Bill C-37, the do-not-call bill, is now law in Canada. Much to seemingly everyone' s surprise, the Senate put the bill on the fast track last week and granted it the necessary approvals. Supreme Court Justice Michel Bastarache gave it royal assent late on Friday, minutes before the Senate adjourned. While the Liberals will likely point to the do-not-call legislation as a noteworthy accomplishment, I would argue that it is more realistically an example of how it ultimately caved to a wide range of lobbying interests, leaving behind a statute that will do little to address the problem of annoying telemarketing calls.
The law itself will take effect only once a date is set by the Governor in Council.

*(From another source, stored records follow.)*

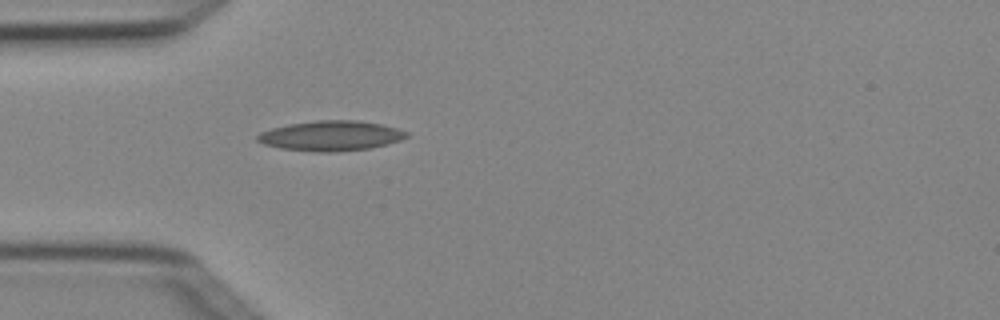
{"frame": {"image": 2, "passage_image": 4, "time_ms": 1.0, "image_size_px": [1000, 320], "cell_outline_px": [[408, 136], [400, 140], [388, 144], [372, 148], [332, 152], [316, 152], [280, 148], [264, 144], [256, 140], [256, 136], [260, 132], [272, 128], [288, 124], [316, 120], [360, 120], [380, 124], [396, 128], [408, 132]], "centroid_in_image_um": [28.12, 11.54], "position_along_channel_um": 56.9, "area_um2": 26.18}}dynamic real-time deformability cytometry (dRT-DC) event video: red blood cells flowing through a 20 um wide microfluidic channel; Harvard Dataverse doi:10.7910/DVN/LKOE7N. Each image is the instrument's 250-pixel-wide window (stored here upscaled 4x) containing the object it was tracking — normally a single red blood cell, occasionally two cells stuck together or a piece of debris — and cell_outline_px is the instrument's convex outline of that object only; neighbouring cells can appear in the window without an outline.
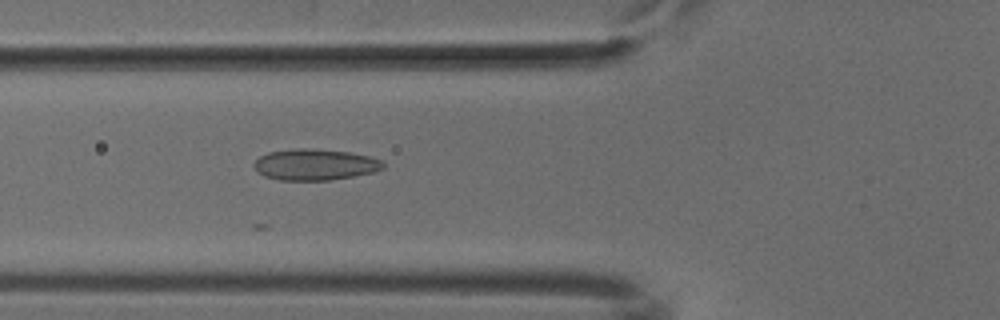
{"species": "common noctule bat (a hibernating species)", "species_latin": "Nyctalus noctula", "temperature_condition": "cold", "stored_images_in_passage": 18, "camera_frame_rate_fps": 3000, "um_per_image_px": 0.085, "animal": {"sex": "male", "body_mass_g": 18.8}, "frame": {"image": 1, "passage_image": 4, "time_ms": 1.0, "image_size_px": [1000, 320], "cell_outline_px": [[384, 168], [376, 172], [328, 180], [280, 180], [264, 176], [256, 172], [252, 164], [260, 156], [268, 152], [296, 148], [312, 148], [348, 152], [368, 156], [380, 160], [384, 164]], "centroid_in_image_um": [26.73, 13.99], "position_along_channel_um": 99.1, "area_um2": 23.52}}
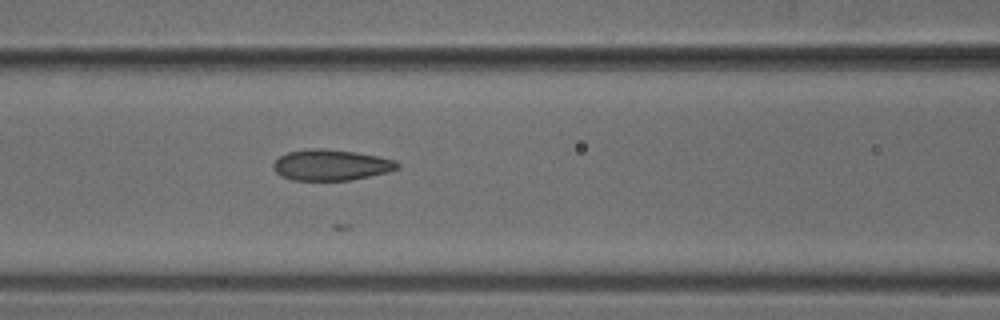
{"frame": {"image": 2, "passage_image": 7, "time_ms": 2.0, "image_size_px": [1000, 320], "cell_outline_px": [[400, 168], [388, 172], [352, 180], [292, 180], [280, 176], [272, 168], [272, 164], [280, 156], [288, 152], [308, 148], [324, 148], [356, 152], [396, 160], [400, 164]], "centroid_in_image_um": [28.13, 14.02], "position_along_channel_um": 138.5, "area_um2": 22.54}}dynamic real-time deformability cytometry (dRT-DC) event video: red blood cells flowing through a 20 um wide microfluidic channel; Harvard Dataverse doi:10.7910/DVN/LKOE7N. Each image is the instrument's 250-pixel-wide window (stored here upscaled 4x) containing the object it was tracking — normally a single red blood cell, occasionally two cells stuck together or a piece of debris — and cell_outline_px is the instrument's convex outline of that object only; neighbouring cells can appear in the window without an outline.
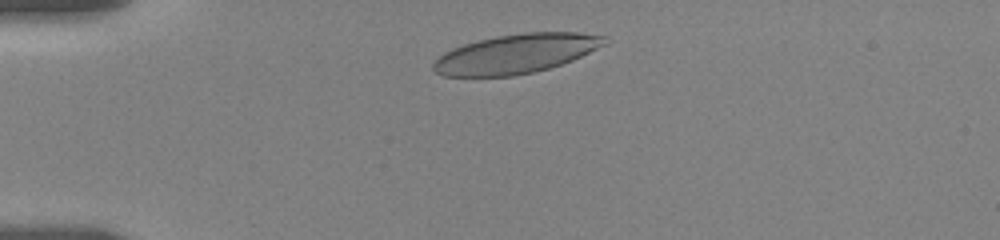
{"species": "human", "species_latin": "Homo sapiens", "temperature_condition": "room temperature", "stored_images_in_passage": 45, "camera_frame_rate_fps": 3000, "um_per_image_px": 0.085, "donor": {"sex": "female"}, "frame": {"image": 1, "passage_image": 3, "time_ms": 0.667, "image_size_px": [1000, 240], "cell_outline_px": [[612, 40], [608, 44], [572, 60], [548, 68], [532, 72], [512, 76], [444, 76], [436, 72], [432, 68], [432, 64], [444, 52], [452, 48], [464, 44], [496, 36], [524, 32], [576, 32], [608, 36]], "centroid_in_image_um": [43.92, 4.55], "position_along_channel_um": 41.1, "area_um2": 39.25}}
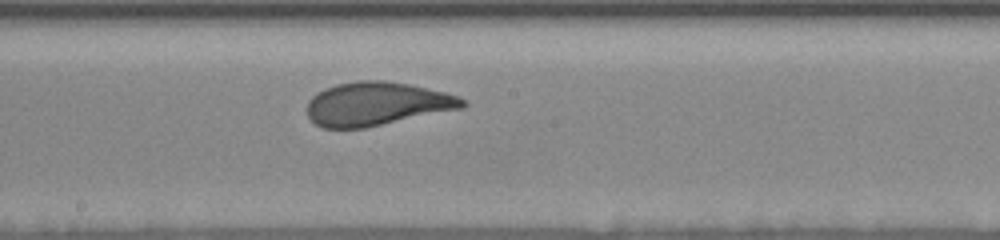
{"frame": {"image": 2, "passage_image": 20, "time_ms": 6.667, "image_size_px": [1000, 240], "cell_outline_px": [[468, 104], [464, 108], [364, 128], [320, 128], [308, 116], [308, 100], [316, 92], [324, 88], [336, 84], [360, 80], [384, 80], [408, 84], [444, 92], [456, 96], [464, 100]], "centroid_in_image_um": [32.0, 8.83], "position_along_channel_um": 216.2, "area_um2": 39.42}}
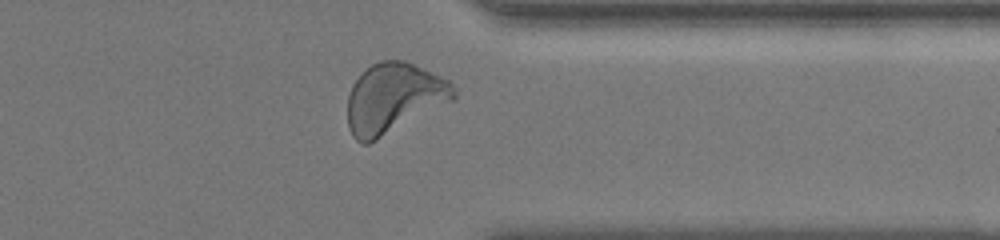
{"frame": {"image": 3, "passage_image": 36, "time_ms": 11.333, "image_size_px": [1000, 240], "cell_outline_px": [[456, 96], [452, 100], [376, 140], [368, 144], [364, 144], [356, 140], [352, 136], [348, 128], [348, 96], [352, 84], [364, 68], [380, 60], [404, 60], [448, 80], [456, 88]], "centroid_in_image_um": [33.42, 8.33], "position_along_channel_um": 378.0, "area_um2": 43.0}, "authors_computed_cell_mechanics": {"area_um2": 39.882, "velocity_mm_per_s": 3.5154, "shape_relaxation_time_tau1_ms": 3.3556, "shape_relaxation_time_tau2_ms": null, "deformation_change_tau1": 0.149, "deformation_change_tau2": null}}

The statute also includes a mandatory review three years after it comes into force.
The same organizations can still call me
It seems like the bill specifically exempts the majority of current telephone soliciting callers:
– Newspaper subscriptions
– People with an existing/former business relationship. (eg. calls from Rogers and Bell to upsell their existing services).
It’s a shame, because I’ve had perhaps 2 calls in the past year that do not fall into one of those categories. And in my view it’s precisely the callers above who should be encouraged to find other less intrusive ways of connecting with customers/donors.
There are no reasonable arguments for such voice-spam intrusions, pre-existing commercial relationship or not; just lobbyists. Nor are there any for spam faxing or, indeed, for subsidizing bulk mail. If these avenues were not open to advertisers, they would use only traditional advertising, some of which support socially useful journalism. So if you want to encourage regular domestic media, instead of subsidizing annoyance-based business with wholly or partly externalized costs, simply permit them to be allowed for opt-ins only. You want junk mail/faxes/phone or email spam? Be my guest. Just leave the 99.9% rest of us alone.